Gianforte founded RightNow Technologies in 1997 and sold it to Oracle Corp. for $1.5 billion in 2011. Under Gianforte’s leadership, RightNow Technologies employed about 500 people at its headquarters in Bozeman and more than 1,000 people in all.
Heenan said he had “truly never been interested” in running for office before.
“I have been concerned about Gianforte since he started spending gobs of money when he ran for governor, and then continued spending gobs of money when he ran for Congress,” Heenan said. “I see a new Copper King, using his wealth to buy power.”
Heenan made several references to the Copper Kings who dominated turn-of-the-last century politics and society in Montana, and he called himself a successor to the Montanans who stood up to the Copper Kings by passing campaign-finance reform legislation.
He decried the influence of the Koch Brothers, the wealthy financiers of numerous right-wing causes, and the Wilks Brothers, who are “trying to turn Montana into their private hunting preserve, one ranch at a time. Those are the people Greg Gianforte is supported by and who he works for.”
Travis Hall, a spokesman for Gianforte, asked to comment on Heenan’s candidacy, said only, “Greg remains focused on being a strong voice for Montana and Montanans’ way of life.”
Heenan is a native of Pennsylvania who came West “sight unseen” to attend the University of Montana. He earned a bachelor’s degree in philosophy in 1999, and his wife, Meagen, a native of Havre who was raised in Billings, got married a week later.
Heenan said he worked as an over-the-road truck driver for a year and then as a forklift operator for another year, before his wife encouraged him to go back to school. He did, earning a law degree from UM in 2003.
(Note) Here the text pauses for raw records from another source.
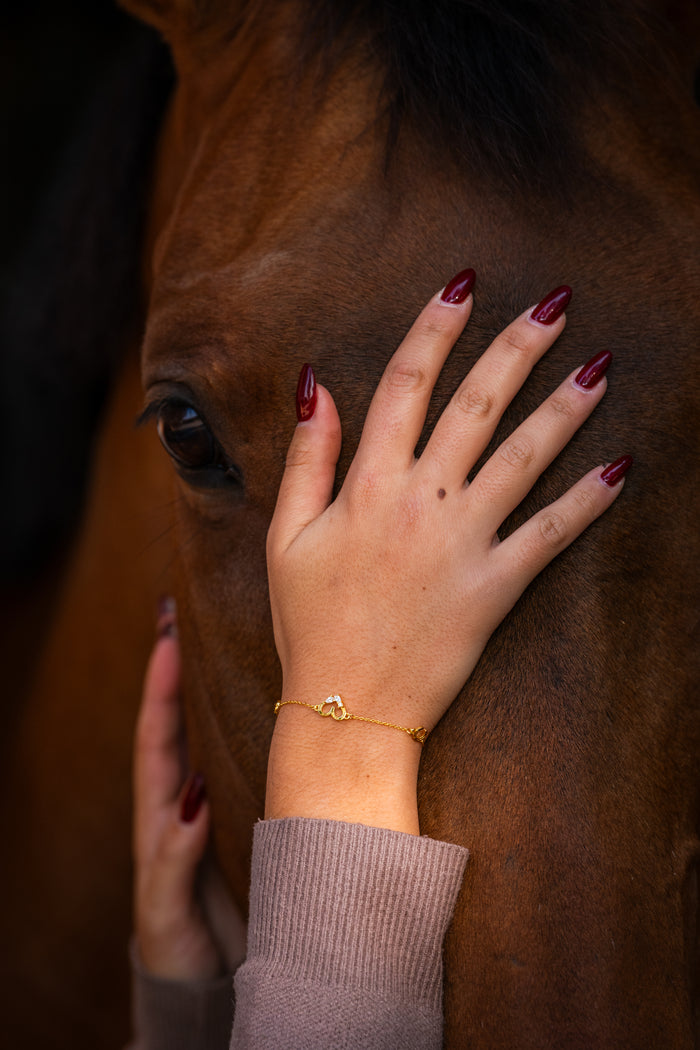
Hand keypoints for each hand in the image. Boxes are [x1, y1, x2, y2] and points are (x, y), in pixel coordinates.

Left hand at [133, 605, 245, 979]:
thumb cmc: (183, 949)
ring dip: (216, 687)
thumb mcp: (167, 910)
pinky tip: (278, 702)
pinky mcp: (248, 818)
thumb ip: (172, 861)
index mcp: (160, 817)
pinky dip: (252, 725)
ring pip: (213, 736)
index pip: (156, 739)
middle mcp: (186, 801)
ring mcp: (217, 806)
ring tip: (235, 639)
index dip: (159, 688)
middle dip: (183, 669)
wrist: (215, 986)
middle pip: (181, 722)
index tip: (168, 638)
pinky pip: (245, 762)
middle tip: (192, 616)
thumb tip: (191, 806)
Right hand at [265, 276, 628, 832]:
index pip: (406, 383)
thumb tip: (315, 385)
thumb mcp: (287, 535)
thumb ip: (306, 457)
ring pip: (523, 458)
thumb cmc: (309, 622)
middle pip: (477, 404)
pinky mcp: (495, 587)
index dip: (436, 327)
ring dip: (564, 408)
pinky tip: (620, 469)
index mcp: (367, 484)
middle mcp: (420, 501)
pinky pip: (549, 536)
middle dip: (518, 346)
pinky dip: (586, 504)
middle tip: (558, 303)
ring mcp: (463, 543)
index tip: (464, 285)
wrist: (345, 706)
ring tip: (600, 366)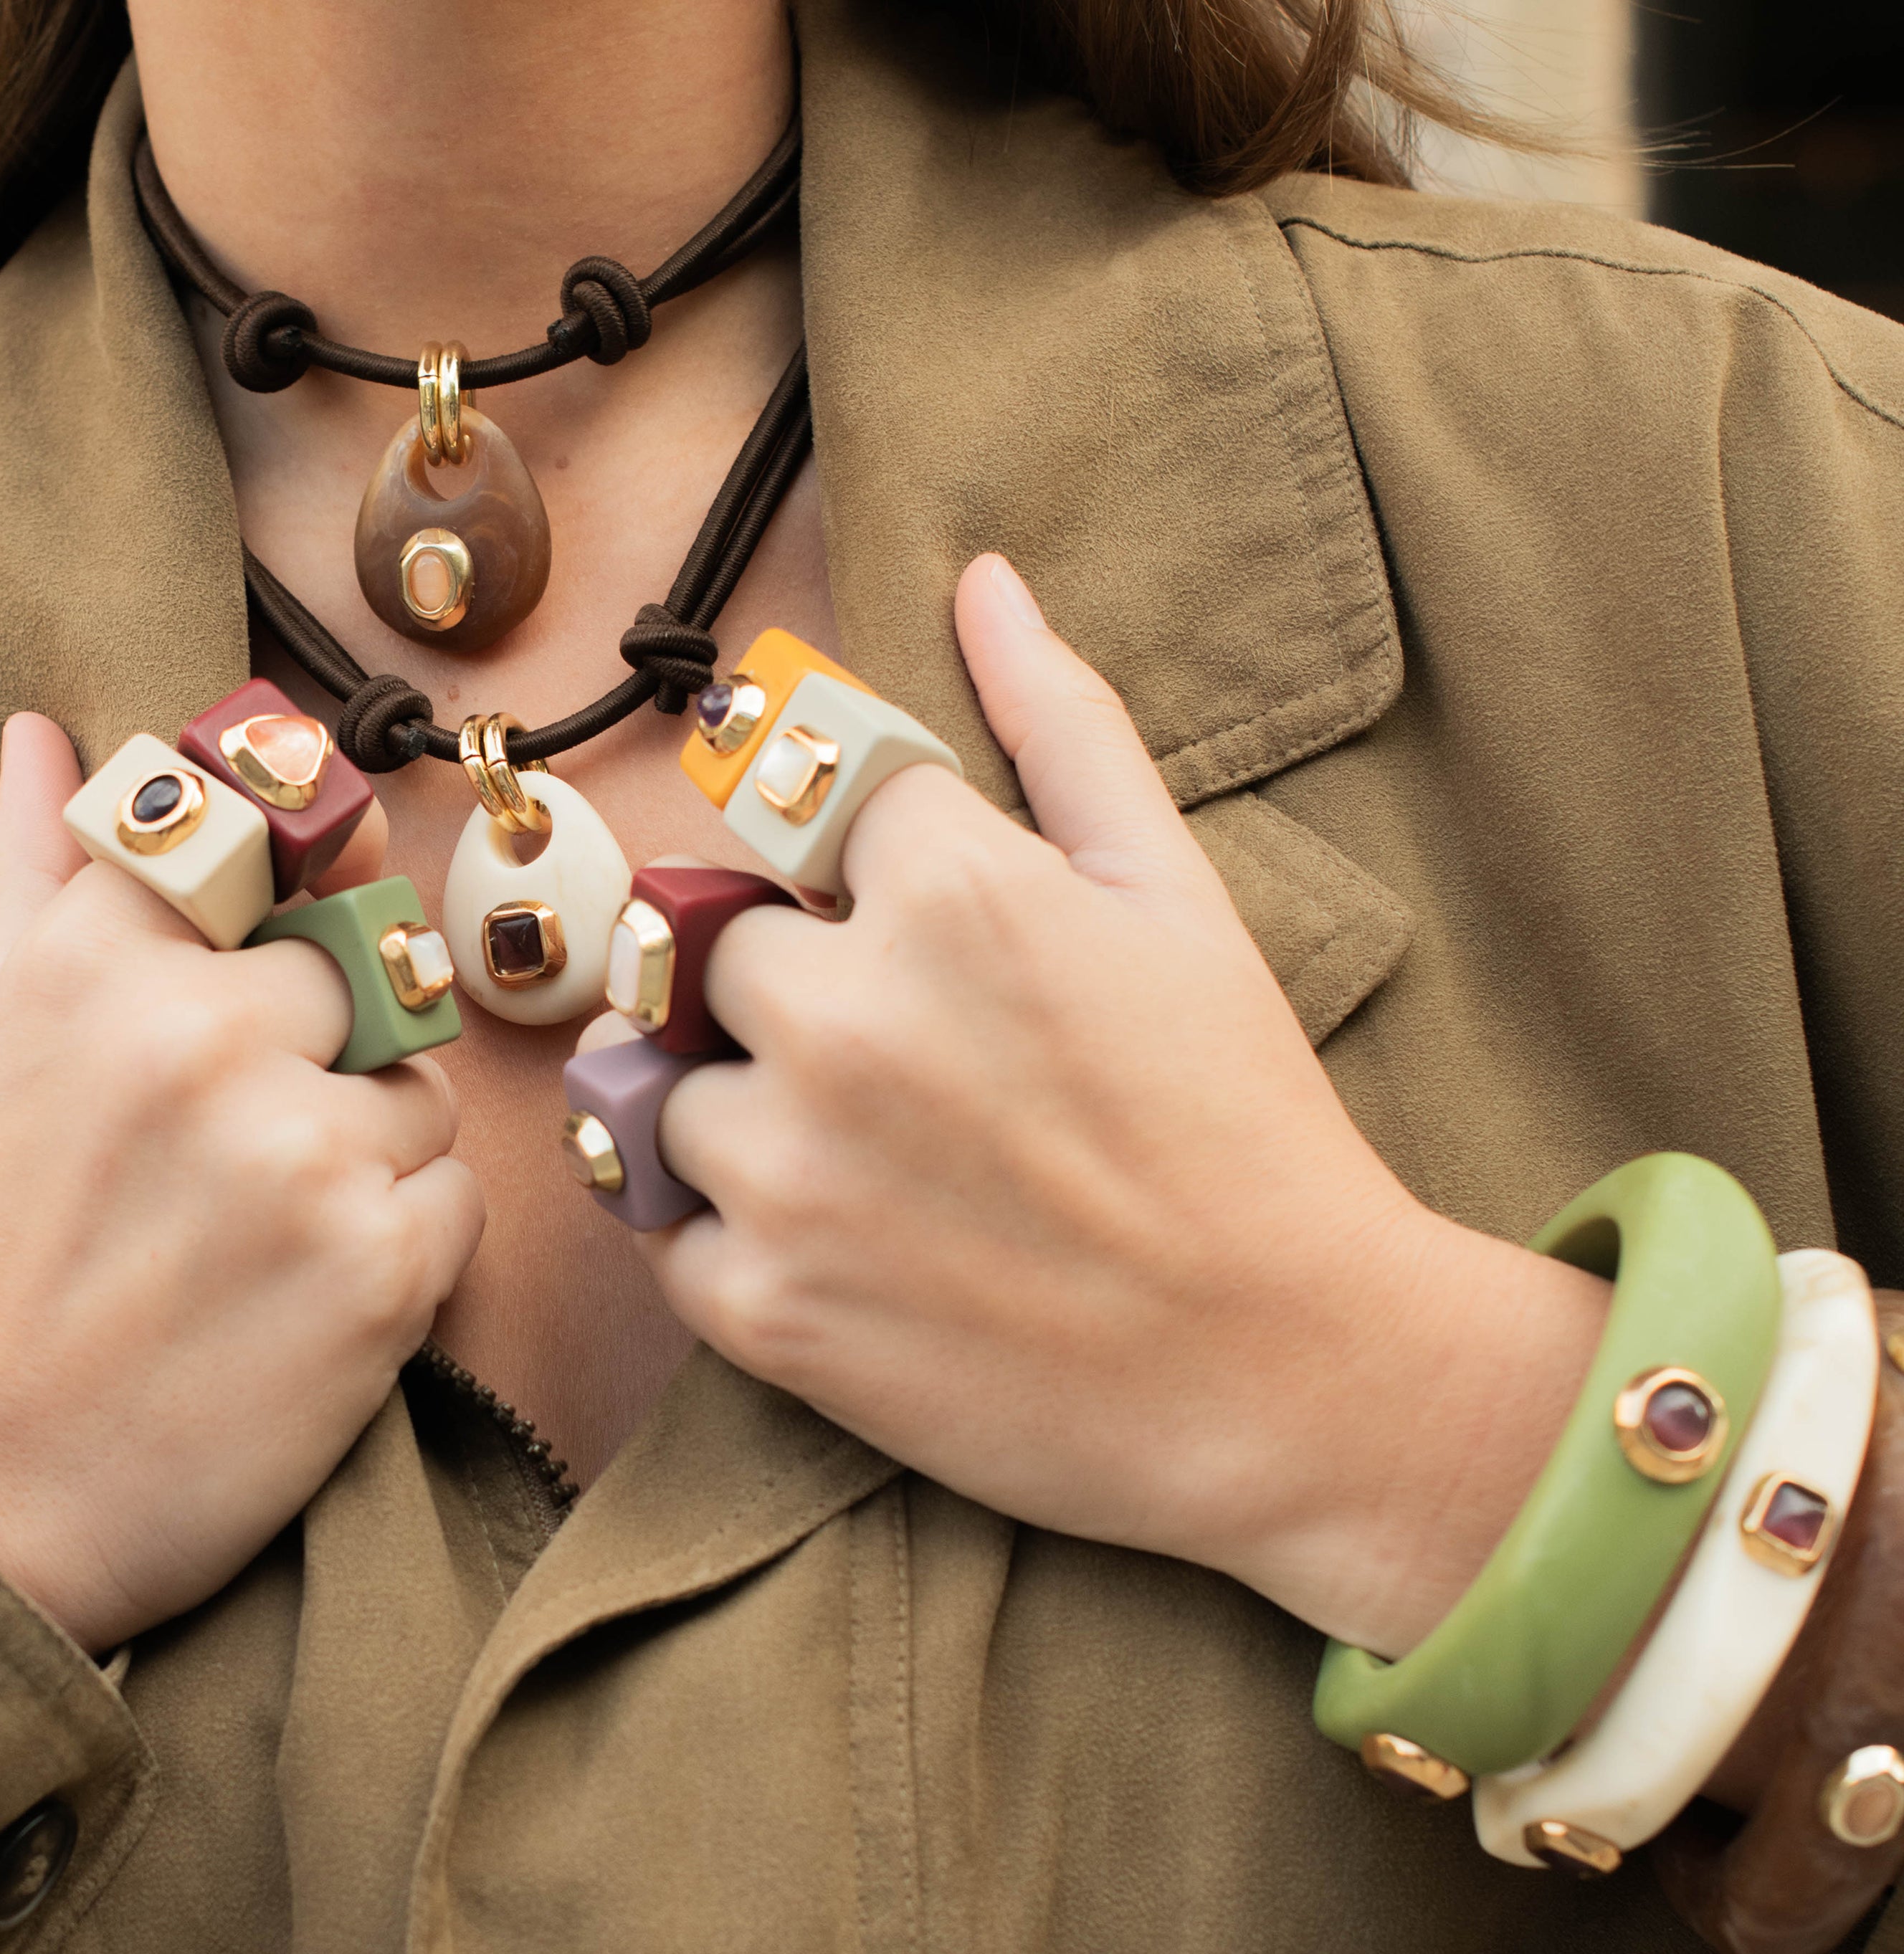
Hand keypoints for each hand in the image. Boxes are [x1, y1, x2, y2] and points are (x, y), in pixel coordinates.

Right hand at [0, 716, 482, 1650]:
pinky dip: (403, 1253)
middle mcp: (203, 1032)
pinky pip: (460, 1202)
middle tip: (222, 1159)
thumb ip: (28, 876)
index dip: (273, 909)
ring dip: (365, 1160)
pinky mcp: (382, 1268)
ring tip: (248, 1244)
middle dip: (320, 1051)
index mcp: (99, 957)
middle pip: (364, 968)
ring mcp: (301, 1150)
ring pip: (420, 1093)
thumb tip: (45, 734)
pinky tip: (297, 1304)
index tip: (249, 966)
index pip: (264, 838)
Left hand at [645, 555, 1608, 1657]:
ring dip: (742, 1114)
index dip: (854, 863)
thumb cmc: (1242, 1124)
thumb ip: (1064, 724)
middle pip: (711, 944)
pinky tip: (844, 1248)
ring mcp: (788, 1171)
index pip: (799, 799)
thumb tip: (981, 580)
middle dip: (787, 986)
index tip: (910, 925)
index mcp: (945, 889)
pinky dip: (728, 1237)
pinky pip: (664, 1230)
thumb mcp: (1176, 893)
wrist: (1289, 1373)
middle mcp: (841, 1016)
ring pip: (669, 1086)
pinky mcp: (760, 1309)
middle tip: (909, 1068)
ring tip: (880, 1169)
He came to Billings that same year to work for U.S. District Judge Richard Cebull, and after two years went to work for the Edwards Law Firm, where he also spent two years. In 2007 he opened his own practice, specializing in consumer law.
Five years ago, he said, he merged his practice with three other lawyers. One of them, Gene Jarussi, is now retired, but Heenan is still with Bishop, Heenan and Davis.
Heenan said he is prepared to be attacked for being a “trial lawyer,” but said he is proud of having represented people against banks, insurance companies, payday lenders and debt collectors.
Of particular concern to him, he said, are the many people forced into bankruptcy as a result of medical emergencies, either because they had no insurance or couldn’t afford high deductibles. He said he has represented dozens of people in those situations.
“I really feel strongly that we just shouldn’t be a country where people have to file for bankruptcy, or worse, because they have a medical emergency,” Heenan said.
“Medicare for all makes sense,” he continued. “It ought not be treated as pie in the sky. It makes sense for regular people and it makes sense for businesses that compete in the international economy” against companies that don’t have to provide their workers with private insurance.
Heenan said he is also keenly interested in dark-money and campaign finance reform, having served, with Jarussi, as special state prosecutors in the dark-money case in 2016 involving former state Rep. Art Wittich of Bozeman.
“I feel like I’ve seen how these groups operate behind the scenes,” he said. “What matters to them is power and control, and that’s scary. We ought to be ready to stand up to them before it’s too late.”
Heenan and his wife have four children between the ages of 5 and 14, all of them attending public schools. Besides being a co-owner of the law firm, Heenan is a founding partner in a West End restaurant, Local Kitchen and Bar.